We have made tremendous advances in technology, but looking at the cost of it all, is it worth it?
Would we in the next 100 years look at the status of the world and wonder if it was all worth it. Whether we could have done something to change it all.
Well, we have the opportunity now. It’s certainly not too late.
We don’t have to live in trees or go back to the dark ages. Instead, we can start by doing different things to live more sustainably.
- Reduce and reuse. Aim to cut back on consumption of goods that are not required. Do you really need to upgrade that smartphone or TV? Do you need to buy disposable cups and plates? Stick with your old tech for a while; you won’t die. Wash those plates and cups. Buy reusable grocery bags and save on plastic handbags.
- Then, when you can’t reuse anymore, recycle the garbage. It means to look out for recyclable goods. Buy plastic items that can be recycled. Aim for packaging using corrugated cardboard over plastic fillers. Aim to use items in glass or aluminium as those two items are 100% recyclable.
- Aim to eat meats with no hormones or antibiotics in them. Try local farms that treat their chickens more humanely than any commercial farms that fatten chickens in a short amount of time by pumping them full of steroids.
- Reduce meat intake altogether and eat more plants. Animal farms use more energy, take up more land, use more water, and produce more greenhouse gasses than any plant farms would.
- Buy from the farmer’s market and cut back on foods grown with pesticides.

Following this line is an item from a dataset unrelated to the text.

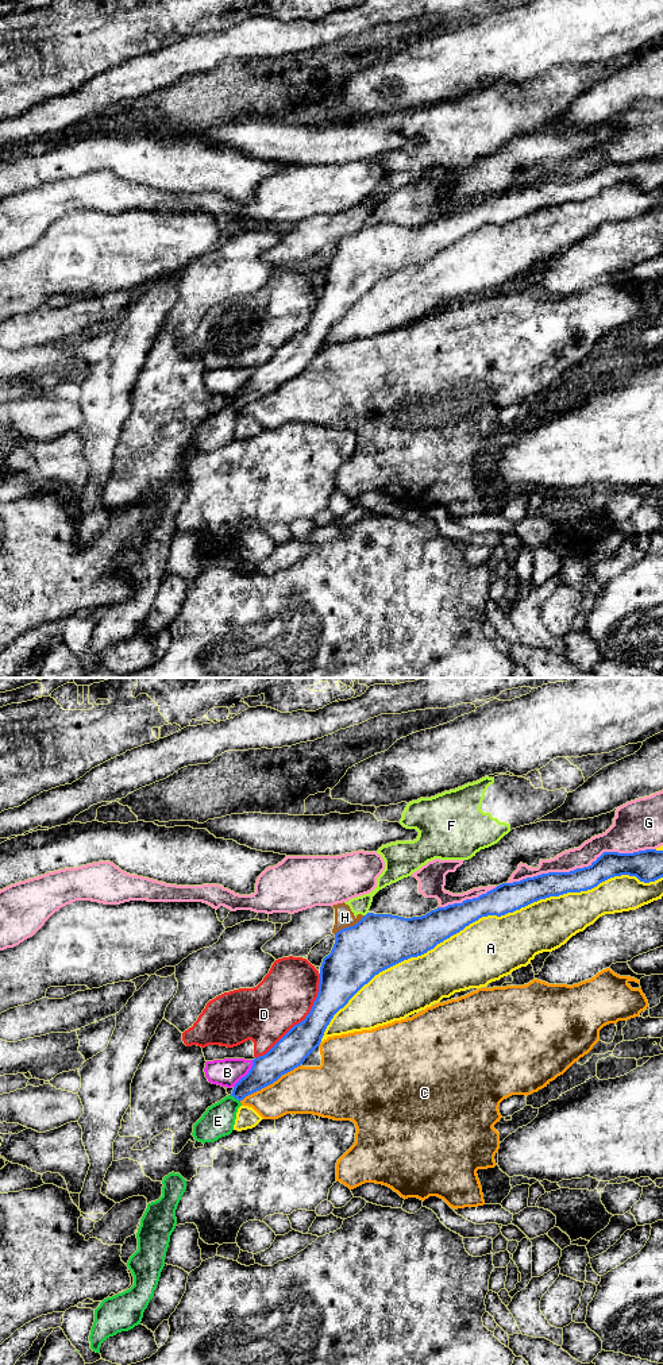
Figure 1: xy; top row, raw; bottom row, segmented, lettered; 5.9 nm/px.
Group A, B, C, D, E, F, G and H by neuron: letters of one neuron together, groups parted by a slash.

- Aim to reduce your energy consumption by turning off lights whenever you don’t need them. When you leave a room, for example. Install motion detection lights outside so that the lights come on when it detects motion and not stay on consistently.
- Turn off taps when you brush your teeth. Use a bucket to wash your car. Ensure that all leaky faucets are fixed.
- Take walks or bicycle to nearby locations. Use public transport if you could. Mass transit is more efficient at transporting large amounts of people than just a single car. Carpool. Try to locate shopping close by that you can get all your shopping done without much travelling. Map out your errands so you can cover the shortest distance and use the least energy doing so.
If each of us does a little, it can go a long way.